My Dad, after retiring, decided to take an interest in cooking, and I have been trying to devise a chocolate cake recipe for him that is pretty much foolproof, no reflection on his ability. I work very closely with my kenwood and other appliances so to make something in one simple bowl was challenging for me!
Of course in the back of my head I want to put together a number of recipes for my kids when they fly the coop.

Ingredients- Cake:
250g butter
300g caster sugar
1 tsp vanilla extract
4 eggs (medium)
200g self raising flour
50g cocoa
100g dark chocolate (60% Approx) chopped into pieces the size of chocolate buttons
Ingredients – Topping :
90g Butter
90g caster sugar
tin of condensed milk (397g)
50g dark chocolate (60% Approx)
250ml of cream
Method:
Melt the butter gently in a bowl over a saucepan of hot water.
Add the sugar, eggs, and vanilla.
Whisk in the flour and cocoa, mixing slowly at first so as not to create a dust storm.
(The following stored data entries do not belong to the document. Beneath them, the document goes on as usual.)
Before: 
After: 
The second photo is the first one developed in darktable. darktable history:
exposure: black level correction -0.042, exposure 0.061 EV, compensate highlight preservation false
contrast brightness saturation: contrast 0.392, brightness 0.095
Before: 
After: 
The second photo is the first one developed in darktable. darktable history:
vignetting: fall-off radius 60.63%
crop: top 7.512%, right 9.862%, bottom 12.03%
Add the chocolate pieces.
Divide between 2 sandwich cake tins, that have been greased and lined.
Bake in a 180C fan oven for 25 mins.
Remove and leave to cool in their tins for 5 minutes before turning them out onto a wire rack.
Meanwhile, in a small saucepan, start the topping by melting the butter and sugar, add the condensed milk and bring to the boil. Remove from the heat, stir in the 50g of chocolate until it’s melted then leave to cool.
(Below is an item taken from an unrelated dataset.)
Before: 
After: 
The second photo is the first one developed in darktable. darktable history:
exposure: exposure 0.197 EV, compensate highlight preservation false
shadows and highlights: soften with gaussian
Whisk the cream until stiff, then add 1/3 of the caramel/ chocolate icing. Mixing gently until almost combined.
When the cakes are completely cool (this is very important, youngest was in a hurry for it the first time I made it and started to slip and slide!) spread 1/3 of the cream mix on the bottom layer, swirl some of the caramel sauce on this, then top with the second cake. Dollop the rest of the cream on top.
Serve with a pot of tea and the remaining sauce on the side. This sauce is really good on pancakes too.